They played like summer would never end

The 500 or so Summer Sessions fans who stayed to the end of this year’s final concert by the Henhouse Ramblers and the Songs From The Road Band saw one of those Physics Circus demonstrations designed to make complex scientific phenomena entertaining and easy to understand by an audience of non-scientists. In this case, it was the phenomenon of inertial confinement fusion. Or maybe it was simply spontaneous combustion. Whatever you chose to call it, when the Road Band and the Ramblers joined forces on stage, the result was unbounded energy.

Saturday was a perfect evening for wrapping up the 2022 concerts produced by ORNL Federal Credit Union. The air was as calm and reflective as Melton Lake at dawn. The setting light was golden, burnished. The more the sun neared the horizon, the more its corona radiata reached toward the crowd in front of the stage, to draw all attention to itself. The audience was happy and familiar, some dancing in a swirl of bubbles. And the music danced with them.

The Henhouse Prowlers spent an hour entertaining the audience with their erudite and very personal take on traditional tunes, like Earl Scruggs’ “Silver Eagle,” plus mostly original tunes, like the band guitarist Chris Dollar’s “Who Cares If It’s a Little Out of Tune?” for their banjo player Ben Wright, who is a newly minted member of the Board of Directors at the International Bluegrass Music Association.

They also played several pieces showcasing what they have learned and how they have broadened their musical horizons as cultural ambassadors for the U.S. State Department, traveling to and performing in more than two dozen countries in the last decade.

There was a Pakistani tune, a Namibian song, and an overall openness in their show that put the Prowlers in a class of their own. They even had an original a cappella gospel song, inspired by a tour to Israel. You sense that they aren’t on stage to prove anything, to preach, or to teach you something. Quite the opposite. They’re up there to learn from you.

And while they’re at it, they cook up the most fascinating and weightless jams I’ve ever heard from a bluegrass band. They’d never call themselves a jamgrass band, but on their original tune “Breakin’ New Ground,” the interplay and exploration was so intuitive and liberating, I thought they might just levitate and float around the stage.

The Songs From The Road Band are a very experienced group of super talented musicians … but something wasn’t clicking about them. Maybe it’s just me, but there was a sameness to everything they performed. I had the odd sense that I was watching a Zoom meeting, that each of the band’s five virtuosi were in different locations.

I can’t put my finger on why their show struck me that way, but it did. Their cover of an Osborne Brothers song sounded a lot like their cover of Tom Petty. How is that even possible? Their hippy schtick just wasn’t doing it for me.

Until the end.

About halfway through the Road Band’s set, mandolinist Mark Schimick said the Henhouse Prowlers might join them for a high-powered jam to end the evening, but when the time came, the Prowlers were slow to emerge from backstage.
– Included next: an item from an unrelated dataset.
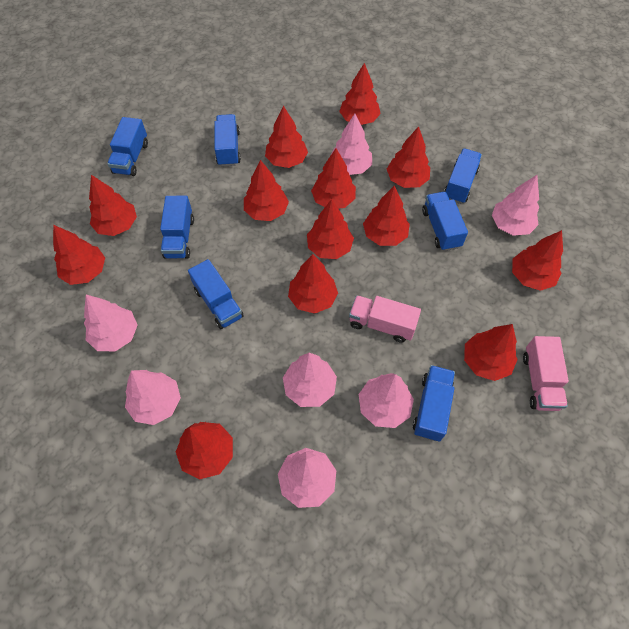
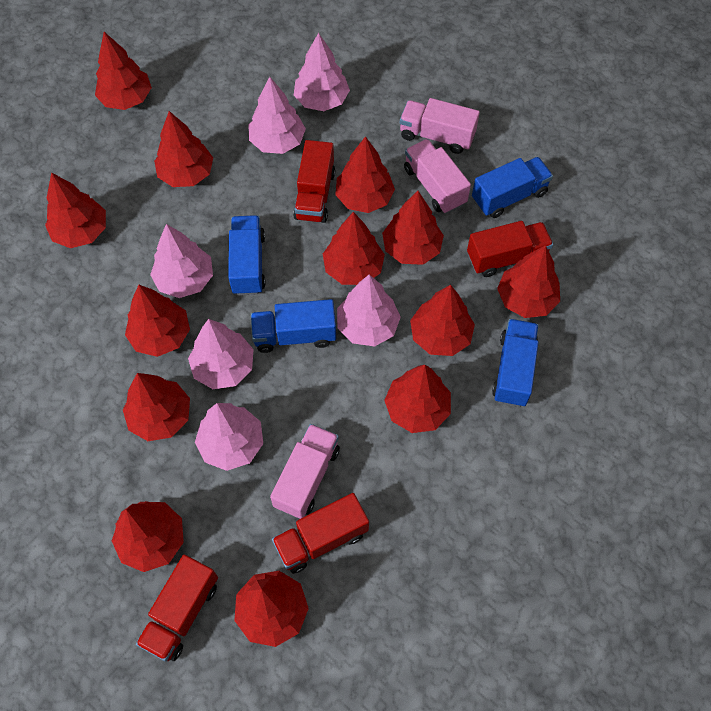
blue truck: 7 -> 4
pink tree: 7 -> 6
pink truck: 2 -> 3
red truck: 0 -> 4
It seemed like they might have had second thoughts. But after a bit of prodding, they finally appeared. (Well, three out of the four Prowlers came out. Bassist Jon Goldfine stayed backstage. The beer’s free back there.) And right off the bat it was instrumental fireworks.

The combined eight-cylinder engine lit into a pair of instrumental pieces I can’t tell you the name of, and the tachometer hit the red band before you could say “Richard Petty Lives.” The two guitars, Chris Dollar and Sam Wharton, the two mandolins, Jake Howard and Mark Schimick, and the two banjos, Ben Wright and Gabe Epstein, paired off like entrained free electrons, and the flow of crackling electrical current was immediate. It was chain lightning at eye level.

And then, as if it hadn’t already been played at Neyland Stadium 27 times Saturday night while the Vols crushed Akron, the Road Band/Prowlers super group sent the crowd home with a version of “Rocky Top” they’ll never forget.

And it was all free. No parking fees. No admission fees. No service charges. It was all free, thanks to the ORNL Federal Credit Union’s civic minded bluegrass-lovin’ board of directors and their CEO Colin Anderson.

The Summer Sessions series was free-spirited thanks to the programming help of WDVX, 89.9 FM, East Tennessee’s own award-winning listener-supported radio broadcaster. And it was freely enjoyed, because that’s how Wildcats roll.

Thanks to everyone involved with these concerts, for all you have done for this town. Special thanks to Jonathan and Wendy Maness and their AnteFlow audio crew. Let’s figure out a way to do concerts through the Fall, Winter and Spring. What a year it has been. Alex Leach’s band. Dan Tyminski in Kingston. Jim Lauderdale. Mollie Tuttle. SFTRB and Henhouse Prowlers. What a shame not to keep this momentum going.

John Job
John Job

John Job is a longtime Oak Ridge resident and frequent contributor to The Oak Ridger.